→ **Data excerpts**
_ _ _ _ _

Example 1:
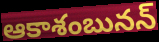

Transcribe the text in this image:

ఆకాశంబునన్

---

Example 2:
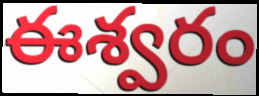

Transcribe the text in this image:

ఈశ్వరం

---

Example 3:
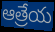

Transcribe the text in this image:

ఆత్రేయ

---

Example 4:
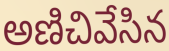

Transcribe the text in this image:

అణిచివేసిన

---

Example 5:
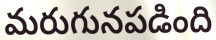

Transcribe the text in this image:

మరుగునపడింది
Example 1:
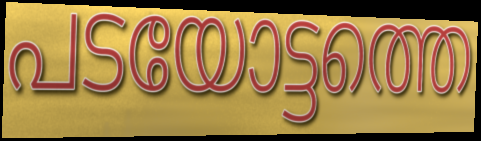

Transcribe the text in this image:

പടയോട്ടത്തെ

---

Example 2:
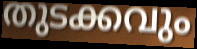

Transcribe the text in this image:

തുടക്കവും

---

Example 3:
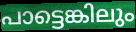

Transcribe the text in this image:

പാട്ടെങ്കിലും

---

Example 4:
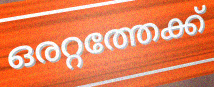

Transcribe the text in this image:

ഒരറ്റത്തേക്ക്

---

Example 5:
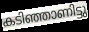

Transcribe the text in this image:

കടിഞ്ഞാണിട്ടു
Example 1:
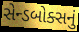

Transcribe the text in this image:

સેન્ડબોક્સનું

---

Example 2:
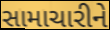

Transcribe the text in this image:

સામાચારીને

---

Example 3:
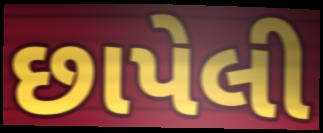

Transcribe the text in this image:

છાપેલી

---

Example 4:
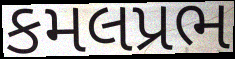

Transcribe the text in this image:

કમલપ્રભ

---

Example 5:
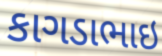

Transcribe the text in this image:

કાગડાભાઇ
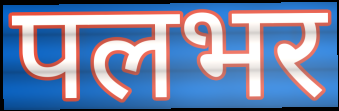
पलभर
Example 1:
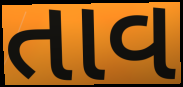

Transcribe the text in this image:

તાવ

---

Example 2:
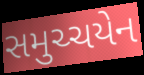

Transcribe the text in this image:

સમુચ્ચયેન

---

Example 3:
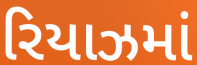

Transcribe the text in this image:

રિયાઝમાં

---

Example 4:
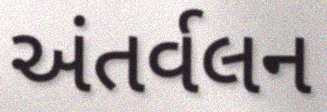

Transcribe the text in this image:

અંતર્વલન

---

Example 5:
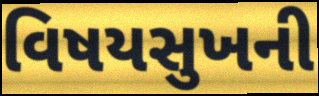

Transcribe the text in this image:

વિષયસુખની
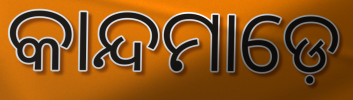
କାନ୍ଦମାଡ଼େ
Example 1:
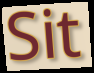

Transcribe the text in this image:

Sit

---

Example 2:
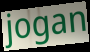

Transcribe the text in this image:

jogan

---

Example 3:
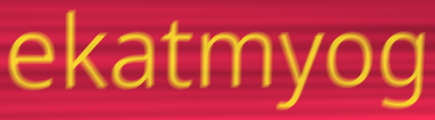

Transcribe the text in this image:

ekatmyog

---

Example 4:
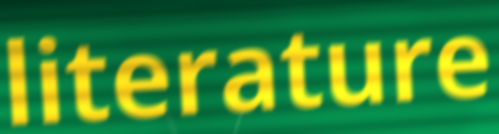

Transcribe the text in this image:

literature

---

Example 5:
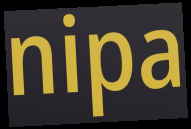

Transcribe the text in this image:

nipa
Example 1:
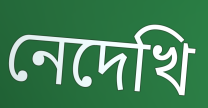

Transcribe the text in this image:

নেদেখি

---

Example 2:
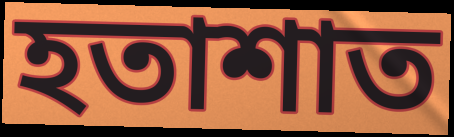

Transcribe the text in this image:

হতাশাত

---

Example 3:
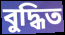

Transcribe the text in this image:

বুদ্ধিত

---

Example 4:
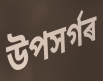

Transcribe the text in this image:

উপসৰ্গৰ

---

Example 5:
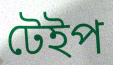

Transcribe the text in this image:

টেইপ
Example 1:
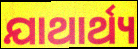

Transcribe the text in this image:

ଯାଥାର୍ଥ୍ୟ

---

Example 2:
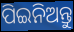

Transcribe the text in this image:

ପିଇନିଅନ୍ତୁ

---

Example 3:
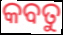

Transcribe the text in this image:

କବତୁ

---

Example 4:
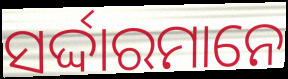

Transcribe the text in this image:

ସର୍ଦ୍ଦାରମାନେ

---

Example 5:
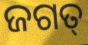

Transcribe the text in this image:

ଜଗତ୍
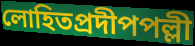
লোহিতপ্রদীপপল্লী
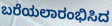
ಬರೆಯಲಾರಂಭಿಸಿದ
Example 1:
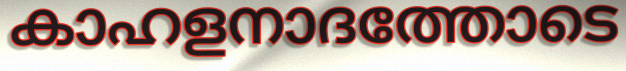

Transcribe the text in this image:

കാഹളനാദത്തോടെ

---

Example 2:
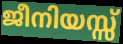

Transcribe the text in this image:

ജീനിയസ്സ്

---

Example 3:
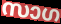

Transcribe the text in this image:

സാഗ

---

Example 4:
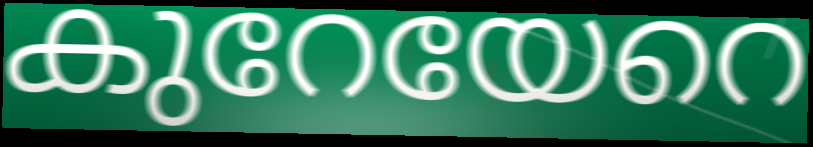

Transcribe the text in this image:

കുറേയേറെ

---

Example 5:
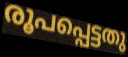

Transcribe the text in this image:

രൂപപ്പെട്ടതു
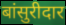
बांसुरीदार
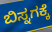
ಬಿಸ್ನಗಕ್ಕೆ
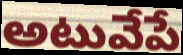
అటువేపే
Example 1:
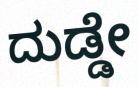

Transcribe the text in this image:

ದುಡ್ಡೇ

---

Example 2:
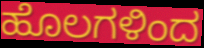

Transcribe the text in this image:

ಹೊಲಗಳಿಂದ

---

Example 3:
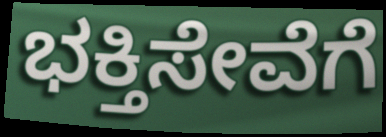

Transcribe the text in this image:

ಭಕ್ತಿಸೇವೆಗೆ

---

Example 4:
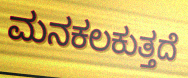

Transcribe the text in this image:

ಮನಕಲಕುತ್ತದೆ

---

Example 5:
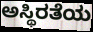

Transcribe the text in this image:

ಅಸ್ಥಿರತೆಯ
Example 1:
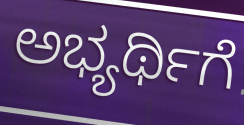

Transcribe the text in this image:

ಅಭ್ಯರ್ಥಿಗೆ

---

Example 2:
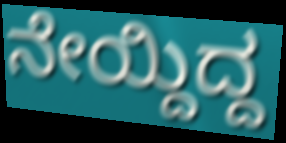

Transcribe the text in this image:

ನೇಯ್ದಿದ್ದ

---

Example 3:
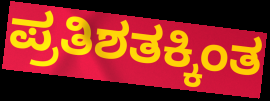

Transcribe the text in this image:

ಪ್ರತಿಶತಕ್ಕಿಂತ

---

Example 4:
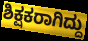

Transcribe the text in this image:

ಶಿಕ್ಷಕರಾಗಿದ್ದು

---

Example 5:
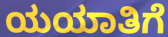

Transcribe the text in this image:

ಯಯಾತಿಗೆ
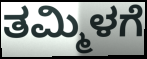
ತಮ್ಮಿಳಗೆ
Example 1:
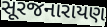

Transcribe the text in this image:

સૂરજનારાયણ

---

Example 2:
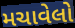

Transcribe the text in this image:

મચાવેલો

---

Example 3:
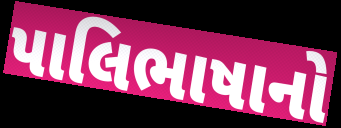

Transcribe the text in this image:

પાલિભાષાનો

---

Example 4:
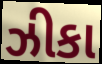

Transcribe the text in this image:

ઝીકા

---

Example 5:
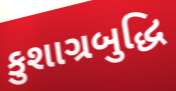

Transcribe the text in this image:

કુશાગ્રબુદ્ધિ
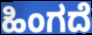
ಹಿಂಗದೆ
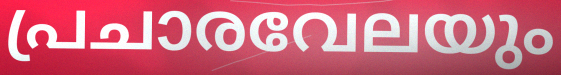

_ _ _ _ _

→ **Prompt**
For the records above, give every line again exactly and skip the pictures.

→ **Answer to this exercise**
Example 1:

Transcribe the text in this image:

ఆకాశంబునన్

---

Example 2:

Transcribe the text in this image:

ఈశ్వరం

---

Example 3:

Transcribe the text in this image:

ఆత్రేయ

---

Example 4:

Transcribe the text in this image:

అణిచివేసిన

---

Example 5:

Transcribe the text in this image:

మరుగునపడింది
Example 1:

Transcribe the text in this image:

പടയോട്ടത്തെ

---

Example 2:

Transcribe the text in this image:

തുടക്കവും

---

Example 3:

Transcribe the text in this image:

പാട്ടെങ്കിലും

---

Example 4:

Transcribe the text in this image:

ഒരറ്റത്തേക്ക്

---

Example 5:

Transcribe the text in this image:

കടിഞ്ഞാണിട്ടു
Example 1:

Transcribe the text in this image:

સેન્ડબોક્સનું

---

Example 2:

Transcribe the text in this image:

સામાચારીને

---

Example 3:

Transcribe the text in this image:

છાપેલી

---

Example 4:

Transcribe the text in this image:

કમલપ્રભ

---

Example 5:

Transcribe the text in this image:

કાગડાભાઇ
पलभर
Example 1:

Transcribe the text in this image:

તાવ

---

Example 2:

Transcribe the text in this image:

સમુચ્ચયેન

---

Example 3:

Transcribe the text in this image:

રિયાઝમાં

---

Example 4:

Transcribe the text in this image:

અંતર્વલન

---

Example 5:

Transcribe the text in this image:

વિષયસુખની
କାନ୍ଦମାଡ଼େ
Example 1:

Transcribe the text in this image:

Sit

---

Example 2:

Transcribe the text in this image:

jogan

---

Example 3:

Transcribe the text in this image:

ekatmyog

---

Example 4:

Transcribe the text in this image:

literature

---

Example 5:

Transcribe the text in this image:

nipa
Example 1:

Transcribe the text in this image:

নেদেখি

---

Example 2:

Transcribe the text in this image:

হতাশাত

---

Example 3:

Transcribe the text in this image:

বুদ্ধিত

---

Example 4:

Transcribe the text in this image:

উপসৰ্গৰ

---

Example 5:

Transcribe the text in this image:

টেইপ
Example 1:

Transcribe the text in this image:

ଯାଥାର୍ଥ୍ୟ

---

Example 2:

Transcribe the text in this image:

ପିଇନିଅନ୍ତୁ

---

Example 3:

Transcribe the text in this image:

କବତୁ

---

Example 4:

Transcribe the text in this image:

ସର୍ଦ୍ଦାରମାନେ

---

Example 5:

Transcribe the text in this image:

ଜଗତ୍
লোহিতপ্রদীপপল্লী
ಬರೆಯಲಾರಂಭಿಸಿದ
Example 1:

Transcribe the text in this image:

കാഹളനാദത്തോടെ

---

Example 2:

Transcribe the text in this image:

ജീനിയസ്സ്

---

Example 3:

Transcribe the text in this image:

സാഗ

---

Example 4:

Transcribe the text in this image:

കുറേയേറെ

---

Example 5:

Transcribe the text in this image:

രൂപപ്പെട്ടതു
बांसुरीदार
ಬಿಸ್ನಗಕ್ಕೆ
అటువేపే
Example 1:

Transcribe the text in this image:

ದುಡ್ಡೇ

---

Example 2:

Transcribe the text in this image:

ಹೊಲಗಳಿಂದ

---

Example 3:

Transcribe the text in this image:

ಭಕ್ತಿಸೇವೆಗೆ

---

Example 4:

Transcribe the text in this image:

ಮನಕಲಕುತ್ತದೆ

---

Example 5:

Transcribe the text in this image:

ಅಸ್ಥಿರತೆಯ
Example 1:

Transcribe the text in this image:

ಅಭ್ಯರ್ಥಿಗೆ

---

Example 2:

Transcribe the text in this image:

ನೇಯ್ದಿದ್ದ

---

Example 3:

Transcribe the text in this image:

ಪ್ರತಿಶತಕ್ಕಿಂತ

---

Example 4:

Transcribe the text in this image:

ಶಿಕ್ಷಕರಾಗಿದ್ದು

---

Example 5:

Transcribe the text in this image:

ಯಯಾತಿಗೆ
ತಮ್ಮಿಳಗೆ
Example 1:

Transcribe the text in this image:

સૂરજનારાયણ

---

Example 2:

Transcribe the text in this image:

મચાવેલો

---

Example 3:

Transcribe the text in this image:

પાલિભાષાનો

---

Example 4:

Transcribe the text in this image:

ઝીકા

---

Example 5:

Transcribe the text in this image:

કુશાગ્રબુદ્ધિ
ಹಿಂಗದೆ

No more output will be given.